Extrait de page:
╭──

Tandis que le changement climatique et la pression accrue sur la ressource en eau suscitent de fortes inquiétudes en Turquie comme dans le reste du bassin méditerranéen, l’irrigation y reste un facteur important de développement, indispensable à l’économie agricole et façonnant les paysages ruraux. Les territoires irrigués se sont construits dans le temps au gré d’initiatives étatiques, communautaires et individuelles au niveau local. Si le développement rural a longtemps été au cœur de politiques nationales, étudier les trajectoires locales d’irrigation révèle désormais certains effets discrets de la métropolisation et permet d’interroger la place des espaces ruraux dans la Turquie de demain (Pérouse 2014 ; Çelik et Uçar 2016).
La métropolisation renvoie ici à un ensemble de réformes récentes favorisant l’avènement des métropoles turques et dont l’apparente dimension décentralisatrice doit être nuancée au regard de la suppression de certains niveaux locaux de gestion territoriale. Les changements de compétences pour la gestion des espaces ruraux dans ces métropoles ont des conséquences sur le choix des acteurs que les communautés d’irrigants peuvent mobiliser, ou non, dans la négociation de nouveaux projets (Le Visage 2020).
Le développement de l’irrigation : une politique du quotidien
Dans une véritable politique du quotidien faite de négociations et d’arrangements, les muhtar (autorités de village ou de quartier) [1] et les coopératives ont souvent servi d’intermédiaires pour les irrigants, aussi bien auprès de représentants d’administrations étatiques chargées du développement rural ou agricole, que de politiciens au niveau local. Cette diversité d’interlocuteurs a permis d’obtenir – via des discussions plus ou moins formelles (Le Visage 2020) – de l’aide technique ou financière pour des projets visant à étendre, rénover ou moderniser un périmètre irrigué.

╰──

Liste des tâches:
A) D'après le texte sur l'irrigation en Turquie, quels acteurs ont souvent servi d'intermédiaires pour les irrigants ?
B) Prolongez le texte sur l'irrigation en Turquie à partir de sa dernière phrase.

Entrées de données:
╭──

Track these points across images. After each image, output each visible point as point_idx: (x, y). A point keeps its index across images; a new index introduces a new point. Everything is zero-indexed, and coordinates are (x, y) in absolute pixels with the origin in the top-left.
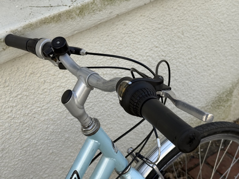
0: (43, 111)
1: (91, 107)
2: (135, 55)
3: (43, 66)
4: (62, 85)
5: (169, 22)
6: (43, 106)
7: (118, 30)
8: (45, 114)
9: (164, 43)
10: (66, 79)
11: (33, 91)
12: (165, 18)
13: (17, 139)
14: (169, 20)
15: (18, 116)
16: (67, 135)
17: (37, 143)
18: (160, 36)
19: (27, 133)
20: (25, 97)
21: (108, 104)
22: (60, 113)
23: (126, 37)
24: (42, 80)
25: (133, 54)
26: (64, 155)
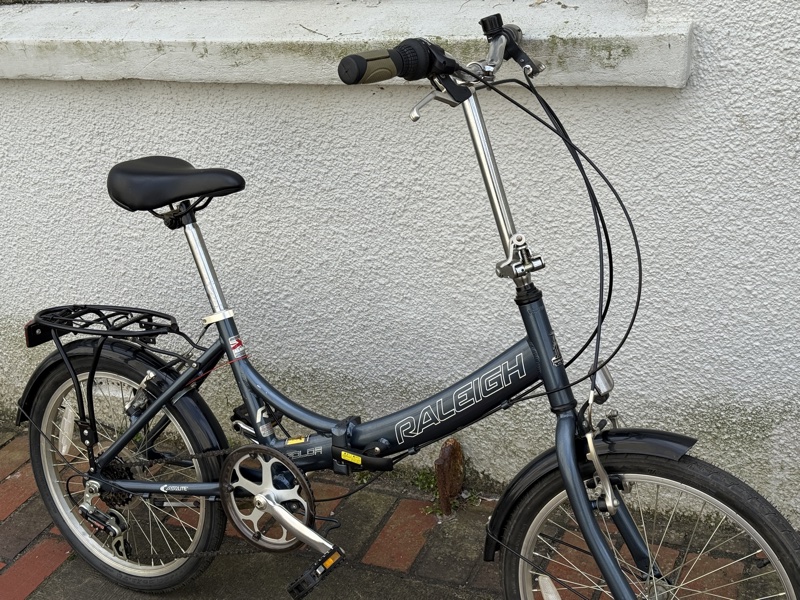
0: (293, 190)
1: (371, 231)
2: (464, 178)
3: (301, 118)
4: (325, 162)
5: (544, 145)
6: (294, 182)
7: (430, 115)
8: (295, 196)
9: (531, 183)
10: (333, 156)
11: (283, 149)
12: (533, 133)
13: (254, 213)
14: (543, 142)
15: (259, 177)
16: (326, 257)
17: (279, 238)
18: (521, 165)
19: (269, 212)
20: (271, 153)
21: (404, 246)
22: (319, 209)
23: (445, 135)
24: (298, 139)
25: (460, 174)
26: (319, 290)
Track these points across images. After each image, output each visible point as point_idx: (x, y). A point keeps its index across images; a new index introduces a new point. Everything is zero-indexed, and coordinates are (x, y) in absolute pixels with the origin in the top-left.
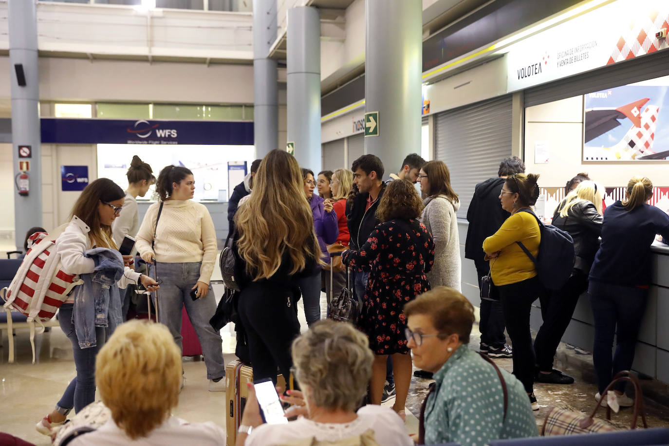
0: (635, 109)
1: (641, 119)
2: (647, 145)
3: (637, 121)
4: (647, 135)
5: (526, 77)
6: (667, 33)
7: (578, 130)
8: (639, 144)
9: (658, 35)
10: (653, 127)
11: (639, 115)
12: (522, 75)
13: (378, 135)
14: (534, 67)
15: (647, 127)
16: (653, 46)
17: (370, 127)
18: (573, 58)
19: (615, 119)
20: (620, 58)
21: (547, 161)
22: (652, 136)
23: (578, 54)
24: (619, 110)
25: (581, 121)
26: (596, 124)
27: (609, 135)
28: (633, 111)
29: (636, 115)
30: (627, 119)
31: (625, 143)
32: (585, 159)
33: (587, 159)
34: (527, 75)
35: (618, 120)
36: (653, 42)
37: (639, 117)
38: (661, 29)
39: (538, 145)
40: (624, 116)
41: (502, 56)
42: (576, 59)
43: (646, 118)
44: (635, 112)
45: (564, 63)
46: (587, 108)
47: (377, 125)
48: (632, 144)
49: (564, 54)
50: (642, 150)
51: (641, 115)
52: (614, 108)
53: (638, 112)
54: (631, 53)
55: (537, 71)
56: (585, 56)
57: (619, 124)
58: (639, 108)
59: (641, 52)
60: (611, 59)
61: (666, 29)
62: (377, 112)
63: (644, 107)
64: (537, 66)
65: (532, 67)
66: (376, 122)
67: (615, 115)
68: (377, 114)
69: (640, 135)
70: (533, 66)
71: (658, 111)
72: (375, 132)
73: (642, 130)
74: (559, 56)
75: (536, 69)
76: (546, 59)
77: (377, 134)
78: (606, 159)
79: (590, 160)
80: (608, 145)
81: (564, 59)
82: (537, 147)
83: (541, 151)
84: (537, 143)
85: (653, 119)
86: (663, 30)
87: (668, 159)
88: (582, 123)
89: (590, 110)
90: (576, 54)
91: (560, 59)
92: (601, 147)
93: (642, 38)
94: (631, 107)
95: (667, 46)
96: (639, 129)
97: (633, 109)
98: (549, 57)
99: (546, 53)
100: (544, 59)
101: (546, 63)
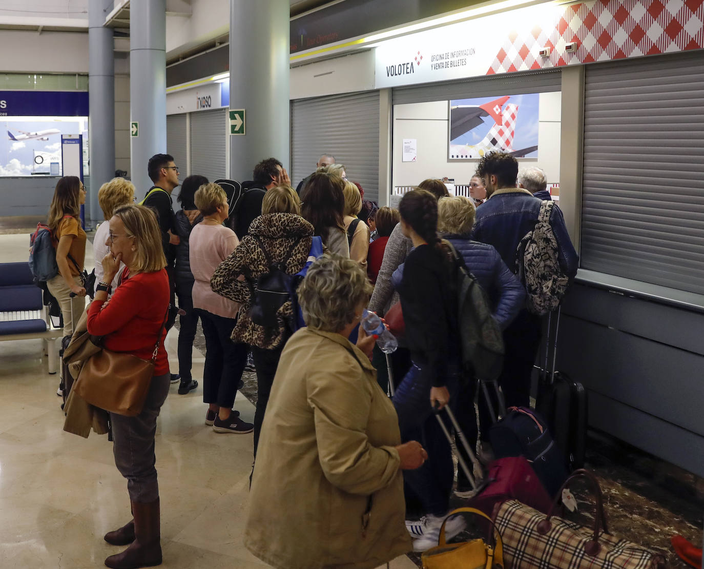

╰──

Réponses attendues:
A) Les muhtar (autorités de village ou de quartier) et les coopératives.

B)
C’est par exemple le cas de la coopérative d’irrigation d’Armutlu (district de Kemalpaşa, Izmir). Celle-ci est créée en 1966 avec l’aide du Topraksu, administration étatique chargée de l’étude des sols et eaux dans les espaces ruraux. En 2002, elle gère déjà cinq forages collectifs lorsque son président profite du contexte électoral pour obtenir du DSI (Devlet Su Işleri, Travaux hydrauliques de l’État) la réalisation de six forages supplémentaires avec la possibilité d’un remboursement tardif (figure 1).
© Le Visage, 2015.
La coopérative obtient ensuite de l’administration spéciale du département (il özel idare), la prise en charge successive d’autres ouvrages en 2005 et 2008. Le remplacement d’anciens canaux ouverts est le seul projet que la coopérative a finalement dû lui rembourser. En mobilisant des réseaux de relations locaux (notables, muhtar et municipalité) et supralocaux (représentants du DSI et de l’administration spéciale du département), la coopérative a stratégiquement trouvé des arrangements aux moments opportuns pour disposer d’appuis techniques et financiers dans la mise en œuvre de ses projets. Ces transformations incrémentales de son périmètre irrigué sont loin d’être anodines, puisque l’exploitation de plus en plus intensive des eaux souterraines a permis le développement d’une arboriculture irriguée commerciale destinée à l’export.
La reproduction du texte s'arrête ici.